AIM 1: Name everyone the article about Joey Mulinaro says he does impressions or sketches of.
AIM 2: In the article about Joey Mulinaro, how old was he when he starred on his state-champion CYO basketball team at St. Barnabas?

═══ TEXT SEGMENT ═══

His future is seared into his arm, and has been since he saw that documentary about a dead man.

This is a future Joey Mulinaro saw coming even if nobody else did, and who could have possibly seen it when he was a freshman at Ball State, shy and quiet and homesick, telling his mom he was coming back to the southside, where he was most comfortable?

Even now there are people who don’t know the central truth of this story, and those are people closest to Joey Mulinaro, a breakout internet sensation from Indianapolis, Roncalli class of 2012. His brand of digital comedy – impressions of Nick Saban and Andrew Luck, sketches of youth baseball coaches and irritating bar customers and whatever he thinks of next – has him on the fast track to…

Somewhere.

Where does Joey Mulinaro go from here, anyway? Where does he go next? The digital world is changing, evolving right before our bleary eyes, with content producers and entertainers inventing and reinventing themselves, inventing and reinventing how we spend our time, because all we know is this:

We enjoy people like Joey Mulinaro.

It’s the damndest thing, and not only for people who’d never heard of Mulinaro until last year or last month or last week. It’s the damndest thing for people who know Mulinaro best, who’ve known him since he was the star player on his state-champion CYO basketball team at St. Barnabas at age 10.

These people, they knew Joey Mulinaro before the broken back, before that truck full of potato chips. They knew him before Chris Farley, before The Joker, before the tattoo. And now they know Joey, as he’s called on Twitter and Instagram – just Joey, no last name required – as a married homeowner with grass to cut and a baby on the way.

But they don’t know the Joey they’re about to discover, here.

“If people I’ve known my whole life read this and see, ‘Hey, I’m Joey Mulinaro, the shy guy,’ they’d be like: What?” he says. “They’ve known me forever – that’s not me. But around strangers I feel uncomfortable, insecure: ‘People don’t like me, people think I’m awkward.’ Even now, I’m a homeowner, and it’s tough for me to go small-talk the neighbor about the yard.”

═══ DATA LISTING ═══

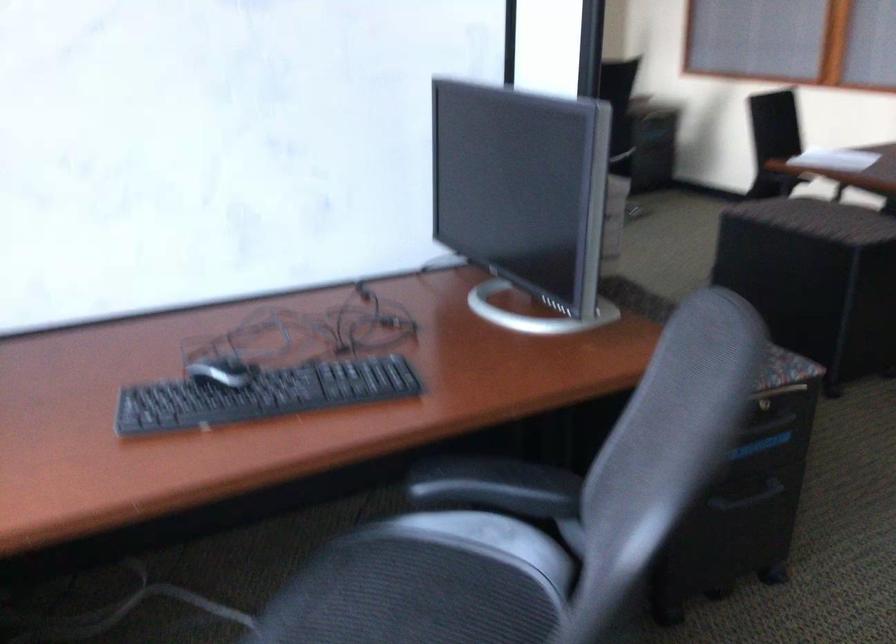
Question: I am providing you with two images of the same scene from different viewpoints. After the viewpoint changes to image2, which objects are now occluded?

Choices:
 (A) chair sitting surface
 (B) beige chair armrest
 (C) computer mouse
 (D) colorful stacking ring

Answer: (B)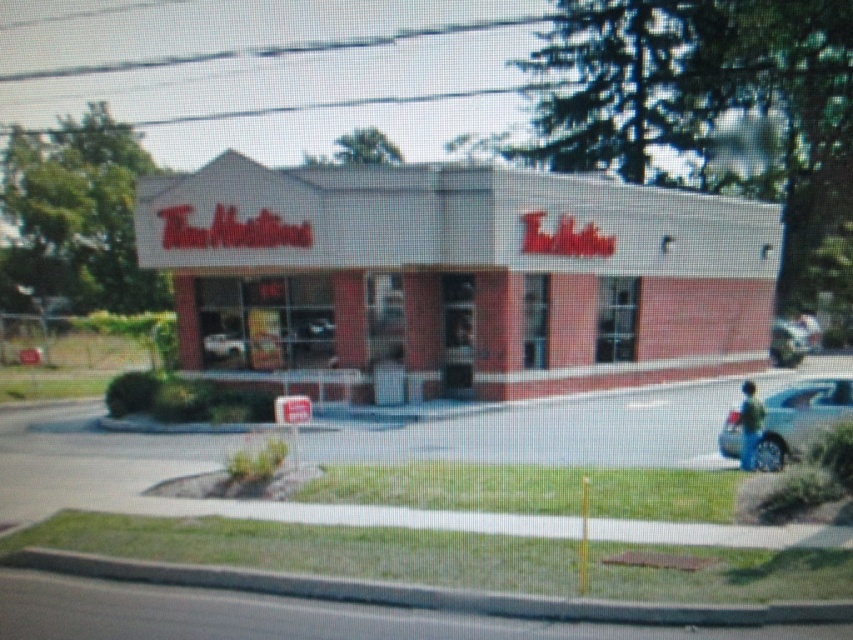
Which is behind, point (785, 392) or point (798, 360)?

Positioned behind is point (798, 360).

Can you confirm if metallic blue sedan at lower right is positioned below metallic silver car at right?

Correct, metallic blue sedan at lower right is located below metallic silver car at right.

Find the location of a particular element. This screenshot has width=853, height=640. metallic blue sedan at lower right is located at coordinates (801, 419).

Does white brick tim hortons at center appear on the right side of metallic blue sedan at lower right?

Incorrect, white brick tim hortons at center is not on the right side of metallic blue sedan at lower right.

Which is in front, point (227, 228) or point (729, 417)?

Point (729, 417) is more forward.

This screenshot has width=853, height=640. I want to click on white brick tim hortons at center, so click(456, 278).

Which is more to the left, green fabric jacket at lower right or metallic silver car at right?

From the viewer's perspective, green fabric jacket at lower right appears more on the left side.

The image size is (853, 640). Describe the element at coordinates (750, 424) in the screenshot. I see `green fabric jacket at lower right` at that location.

Locate an element on the screen. Image resolution: width=853 pixels, height=640 pixels. green fabric jacket at lower right is located at coordinates (750, 424).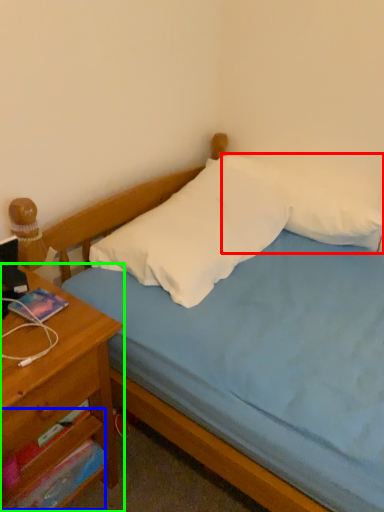
Question: Which is farther away from pillow (highlighted by a red box)? drawer (highlighted by a blue box) or nightstand (highlighted by a green box)?

Choices:
 (A) drawer
 (B) nightstand

Answer: (A)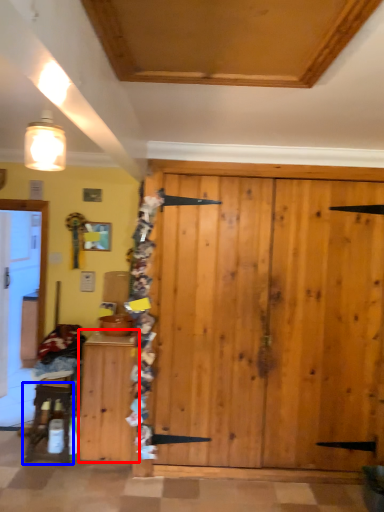
Question: Which point is closer to the camera, cabinetry (highlighted by a red box) or furniture (highlighted by a blue box)?

Choices:
 (A) cabinetry
 (B) furniture

Answer: (A)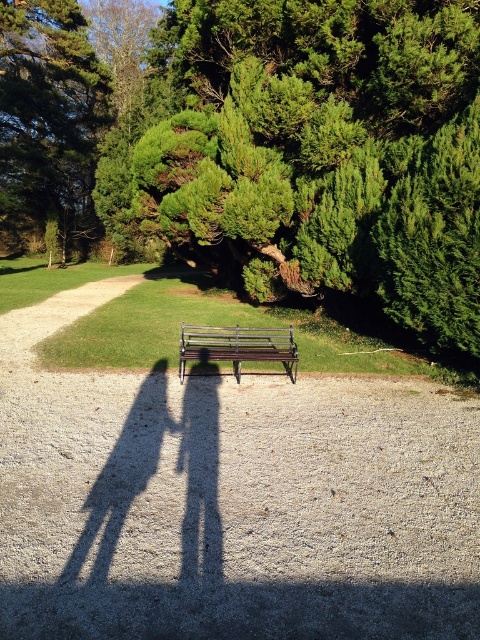
Question: Among these objects, which one is farthest from the camera?

Choices:
 (A) green leafy tree at upper left
 (B) wooden bench at center

Answer: (A)

Question: Does green leafy tree at upper left have a greater width compared to wooden bench at center?

Choices:
 (A) yes
 (B) no

Answer: (A)

Question: Among these points, which one is farthest from the camera?

Choices:
 (A) (104, 125)
 (B) (211, 332)

Answer: (A)

Question: Which of the following is the closest to the observer?

Choices:
 (A) (266, 349)
 (B) (40, 64)

Answer: (A)

Question: Is green leafy tree at upper left wider than wooden bench at center?

Choices:
 (A) yes
 (B) no

Answer: (A)

Question: Does green leafy tree at upper left appear on the left side of wooden bench at center?

Choices:
 (A) no
 (B) yes

Answer: (B)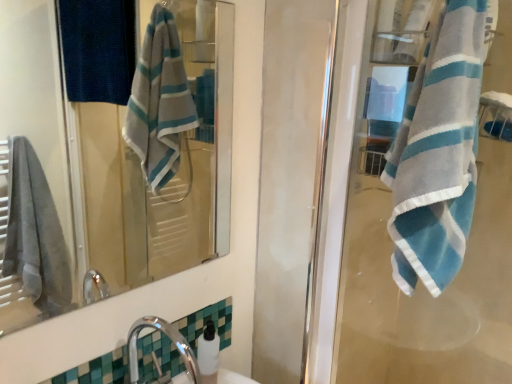
Question: Considering the positions of chrome metallic faucet at lower left and matte glass mirror at upper center in the image, is chrome metallic faucet at lower left taller or shorter than matte glass mirror at upper center?

Choices:
 (A) short
 (B) tall

Answer: (A)

Question: Do you think chrome metallic faucet at lower left is within matte glass mirror at upper center, or outside of it?

Choices:
 (A) outside
 (B) inside

Answer: (A)

Question: Estimate the real-world distances between objects in this image. Which object is farther from the blue striped towel at right?

Choices:
 (A) matte glass mirror at upper center
 (B) chrome metallic faucet at lower left
 (C) white glossy soap dispenser at lower center

Answer: (A)

Question: Considering the real-world distances, which object is closest to the chrome metallic faucet at lower left?

Choices:
 (A) matte glass mirror at upper center
 (B) white glossy soap dispenser at lower center
 (C) blue striped towel at right

Answer: (B)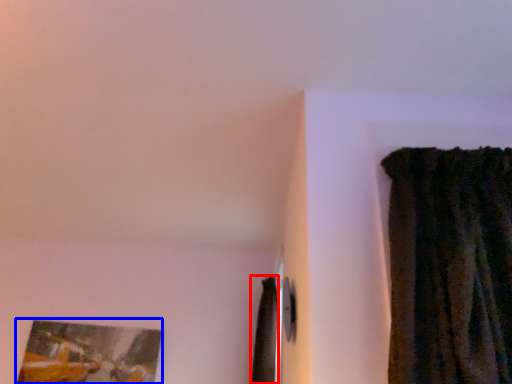
Question: Which point is further to the camera, curtain (highlighted by a red box) or picture frame (highlighted by a blue box)?

Choices:
 (A) curtain
 (B) picture frame

Answer: (B)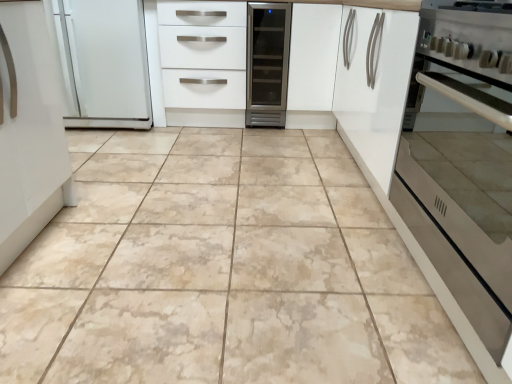
Question: Does point (337, 268) appear closer or farther from the camera than point (163, 33)?

Choices:
 (A) closer
 (B) farther

Answer: (A)

Question: In the image, is beige marble tile at center positioned in front of or behind white glossy drawers at center?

═══

WORKED SOLUTION 1: Nick Saban, Andrew Luck, youth baseball coaches, and irritating bar customers.

WORKED SOLUTION 2: He was 10.